柚子(ユズ)の話
ミカン科の常緑樹です。2~6メートル前後の高さに成長します。鋭いトゲがあるため近寄る場合は注意が必要です。5月~6月の初夏に可憐な白い花をつけ9月~12月に結実します。
秋から冬にかけて黄色く熟す実は、季節を感じさせる風景で物語性のある果実ですよね。
原産地は、中国の中西部・揚子江流域と考えられていますが、日本人にとっては、すっかり日本的なイメージをもった柑橘類と言えます。
ゆず湯
現在も残る「冬至のゆず湯」。ゆず湯の習慣は、江戸時代に始まったと考えられています。銭湯ができたのが江戸時代で、ゆず湯の習慣も銭湯文化とともに早い時期に生まれたのでしょう。江戸時代はそれまでの戦国時代と違って動乱が少なく長く平和な時代でした。
平和な時代には、美容に興味を持つ男性が増えることは歴史上の現象です。
日に何回も湯に入る江戸っ子たちが、ひと味違うゆず湯を楽しんだことは想像に難くありません。
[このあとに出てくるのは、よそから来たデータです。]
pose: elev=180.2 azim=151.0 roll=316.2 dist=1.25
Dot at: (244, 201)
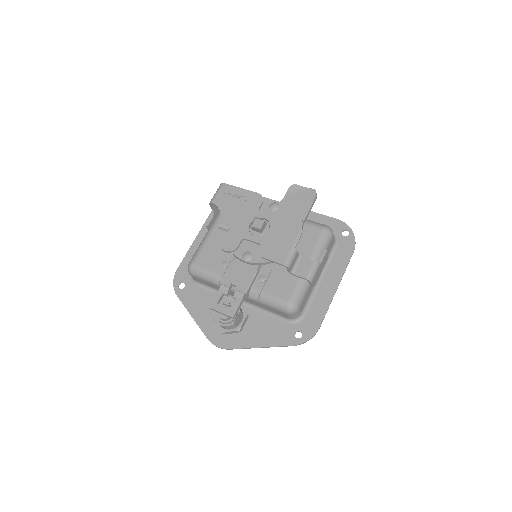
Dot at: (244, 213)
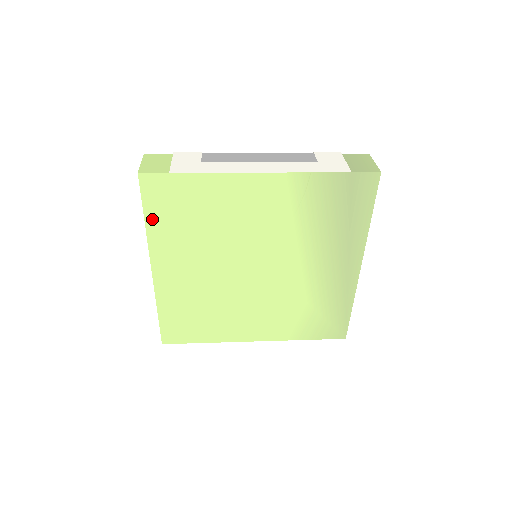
ゆず湯の美肌効果や血行促進効果も、おそらく実感していたことでしょう。
ゆず果皮にはクエン酸やビタミンCが多く含まれ、とくにビタミンCの含有量は柑橘類の中でもトップクラス。
ビタミンCの抗酸化作用はお肌の老化予防にも効果的でしょう。
また、血行促進効果もよく指摘されます。たとえば、ゆず湯では血中ノルアドレナリン濃度が上がるそうです。
ゆず湯は、さら湯のと比べノルアドレナリン濃度が4倍以上というレポートがあります(東京ガス都市生活研究所 『東京ガス通信』2007秋冬号)。
ノルアドレナリンは、血管収縮作用をもったホルモン様物質ですが、その濃度が高いことは、血管拡張つまり血行がよいことの一つのバロメーターと考えられます。
ゆず湯は、伝統的に風邪の予防に効果があるとされ、また冷え性や神経痛、腰痛などを緩和する効果も知られています。
このようにお肌と健康によいゆず湯は、いつのまにか日本人の文化として広く普及し、現代に至るまで綿々と受け継がれています。
柚子のことわざ
- 「桃栗三年、柿八年、柚子の馬鹿めは18年」・・・柚子の成長は、とっても遅い。貴重なんですね。
- 「柚子の木に裸で登る」・・・トゲがある柚子の木。無鉄砲なアクションは痛いかも。